#### [Brief]
Within the entries below, please retype exactly the lines starting with the line that has "Высокое качество материала и исполнения" and going on through the line that has "Today: 75292", but not the pictures.

Given data Block Start

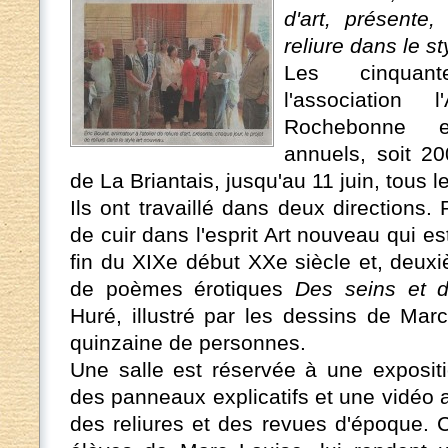
d'art, présente,
reliure dans le s
Les cinquan
l'association 
Rochebonne e
annuels, soit 20
de La Briantais, jusqu'au 11 juin, tous l
Ils ont travaillé dans deux directions
de cuir dans l'esprit Art nouveau qui es
fin du XIXe début XXe siècle et, deuxi
de poèmes érotiques
Des seins et 
Huré, illustré par les dessins de Mar
quinzaine de personnes.
Une salle est réservée à une expositi
des panneaux explicatifs et une vidéo 
des reliures et des revues d'époque. 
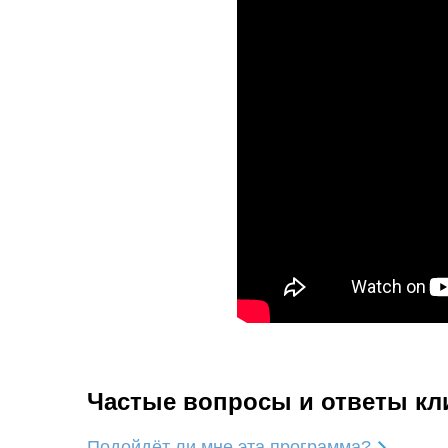
Частые вопросы и ответы кл
Подойдёт ли мне эта программа?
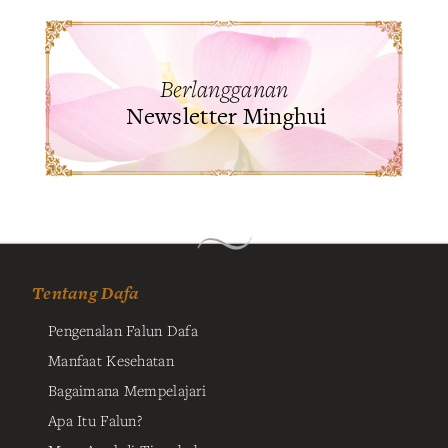
Berlangganan
Newsletter Minghui
Tentang Dafa
Pengenalan Falun Dafa
Manfaat Kesehatan
Bagaimana Mempelajari
Apa Itu Falun?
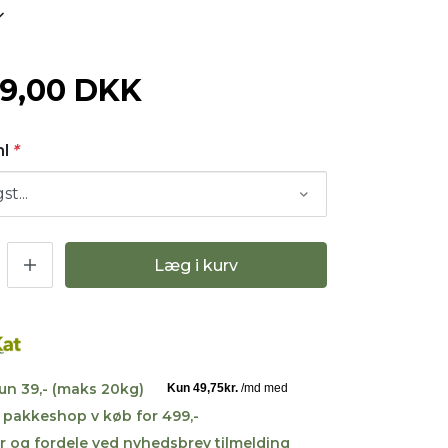
99,00 DKK
ml
*
Læg i kurv
kun 39,- (maks 20kg)
til pakkeshop v køb for 499,-
r og fordele ved nyhedsbrev tilmelding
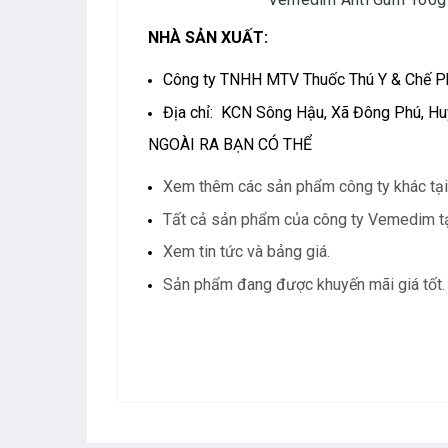
NHÀ SẢN XUẤT:
Công ty TNHH MTV Thuốc Thú Y & Chế 
Địa chỉ: KCN Sông Hậu, Xã Đông Phú, Hu
NGOÀI RA BẠN CÓ THỂ
Xem thêm các sản phẩm công ty khác tại
Tất cả sản phẩm của công ty Vemedim tạ
Xem tin tức và bảng giá.
Sản phẩm đang được khuyến mãi giá tốt.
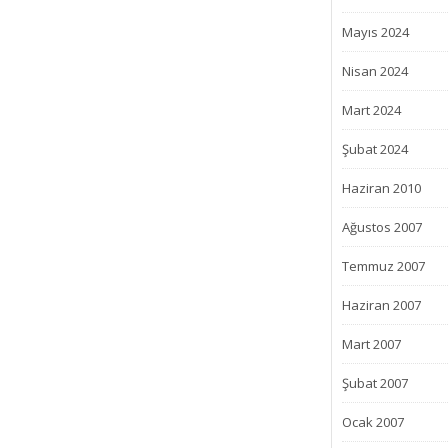
Mayıs 2024
Nisan 2024
Mart 2024
Şubat 2024
Haziran 2010
Ağustos 2007
Temmuz 2007
Haziran 2007
Mart 2007
Şubat 2007
Ocak 2007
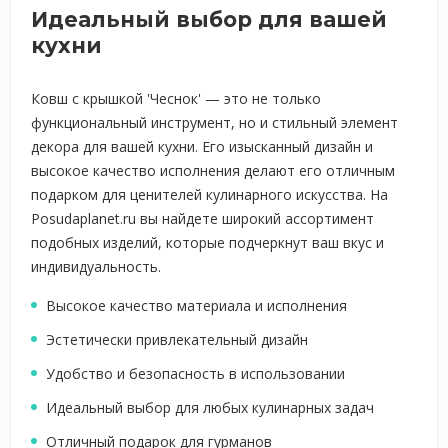
Идеальный выбор для вашей
кухни
Ковш с крышкой 'Чеснок' — это не только
функциональный инструмент, но и стильный элемент
декора для вашей кухни. Его изысканный дизайн и
высокое качество исполнения делают его отличным
подарком для ценителей кулинарного искусства. На
Posudaplanet.ru вы найдете широкий ассортимент
подобных изделий, которые подчеркнут ваш вкус и
индивидуальность.
Высокое качество материала и исполнения
Эстетически привлекательный дизайн
Удобство и безопасность в использовании
Идеальный выбор для любых кулинарных задач
Отличный подарок для гурманов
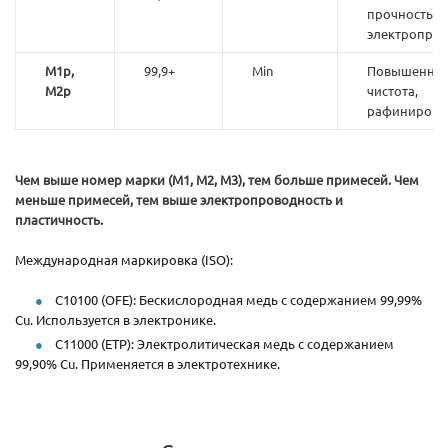
прочность, 
электропров
М1р,
99,9+
Min
Повышенна
М2р
чистота,
рафинирова
Чем выше номер марки (М1, М2, М3), тем больше примесей.
Чем
меньше примесей, тем выше электропроводность и
пластичность.
Международная маркировка (ISO):
C10100 (OFE): Бескислородная медь с содержанием 99,99%
Cu. Используется в электронике.
C11000 (ETP): Электролитическая медь с содержанием
99,90% Cu. Применяется в электротехнике.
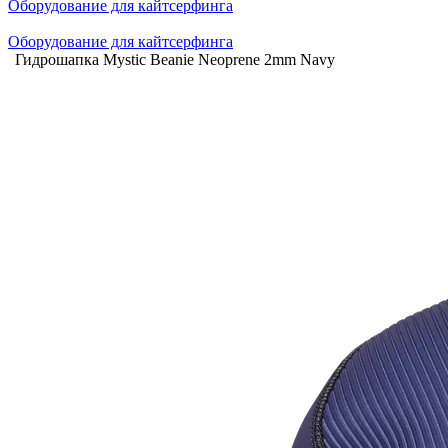
Оборудование для кайтсерфинга
Оборудование для кайтсерфинга
Гидрошапка Mystic Beanie Neoprene 2mm Navy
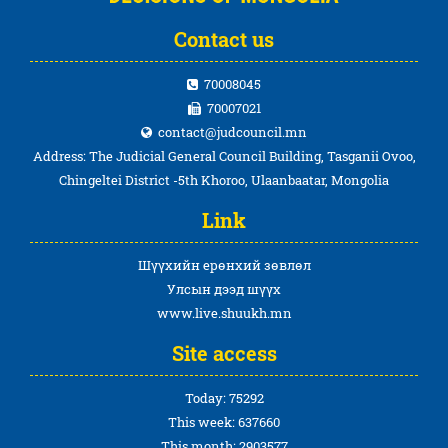
Contact us
70008045
70007021
contact@judcouncil.mn
Address: The Judicial General Council Building, Tasganii Ovoo,
Chingeltei District -5th Khoroo, Ulaanbaatar, Mongolia
Link
Шүүхийн ерөнхий зөвлөл
Улсын дээд шүүх
www.live.shuukh.mn
Site access
Today: 75292
This week: 637660
This month: 2903577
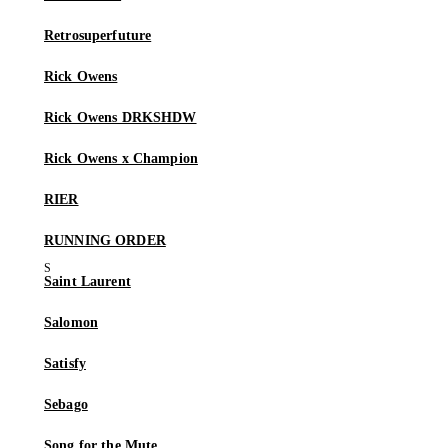
Retrosuperfuture
Rick Owens
Rick Owens DRKSHDW
Rick Owens x Champion
RIER
RUNNING ORDER
Saint Laurent
Salomon
Satisfy
Sebago
Song for the Mute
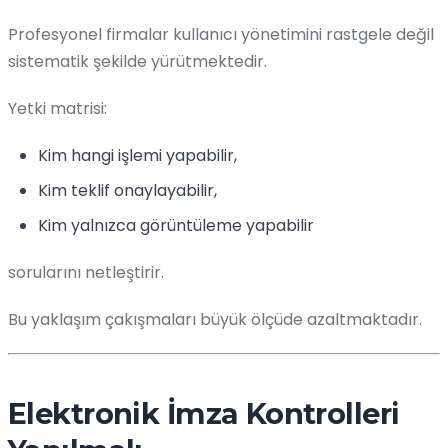
Profesyonel firmalar kullanıcı yönetimini rastgele değil
sistematik şekilde yürütmektedir.
Yetki matrisi:
Kim hangi işlemi yapabilir,
Kim teklif onaylayabilir,
Kim yalnızca görüntüleme yapabilir
sorularını netleştirir.
Bu yaklaşım çakışmaları büyük ölçüde azaltmaktadır.
Elektronik İmza Kontrolleri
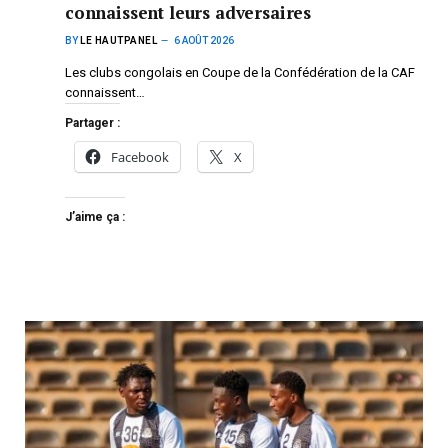
connaissent leurs adversaires
BY
LE HAUTPANEL
6 AOÛT 2026
Les clubs congolais en Coupe de la Confédération de la CAF
connaissent…
Partager :
Facebook
X
J’aime ça :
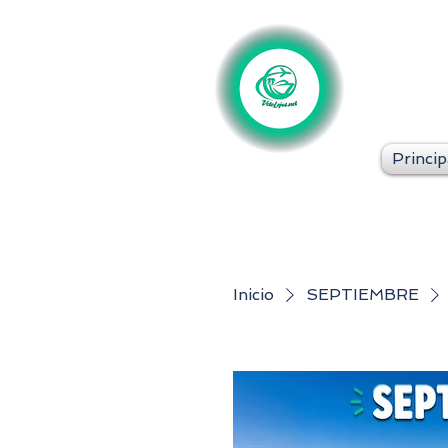
Princip
Inicio
SEPTIEMBRE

Given data Block End

#### [Solution for this problem]
Высокое качество материала и исполнения
Эстетически привлекательный дизайн
Удобство и безопасность в использовании
Идеальный выбор для любых кулинарных задач
Отличный подарок для гурманов
прочность, 
электропров
М1р,
99,9+
Min
Повышенна
М2р
чистота,
рафинирова
Чем выше номер марки (М1, М2, М3), тем больше примесей.
Чем
меньше примесей, тем выше электропроводность и
пластичность.
Международная маркировка (ISO):
C10100 (OFE): Бескислородная медь с содержанием 99,99%
Cu. Используется в электронике.
C11000 (ETP): Электролитическая медь с содержанием
99,90% Cu. Применяется в электротехнике.
Оборудование для кайтсерфинга
Оборудование для кайтсерфинга
Гидрошапка Mystic Beanie Neoprene 2mm Navy
Contact us
70008045
70007021
contact@judcouncil.mn
Address: The Judicial General Council Building, Tasganii Ovoo,
Chingeltei District -5th Khoroo, Ulaanbaatar, Mongolia
Link
Шүүхийн ерөнхий зөвлөл
Улсын дээд шүүх
www.live.shuukh.mn
Site access
Today: 75292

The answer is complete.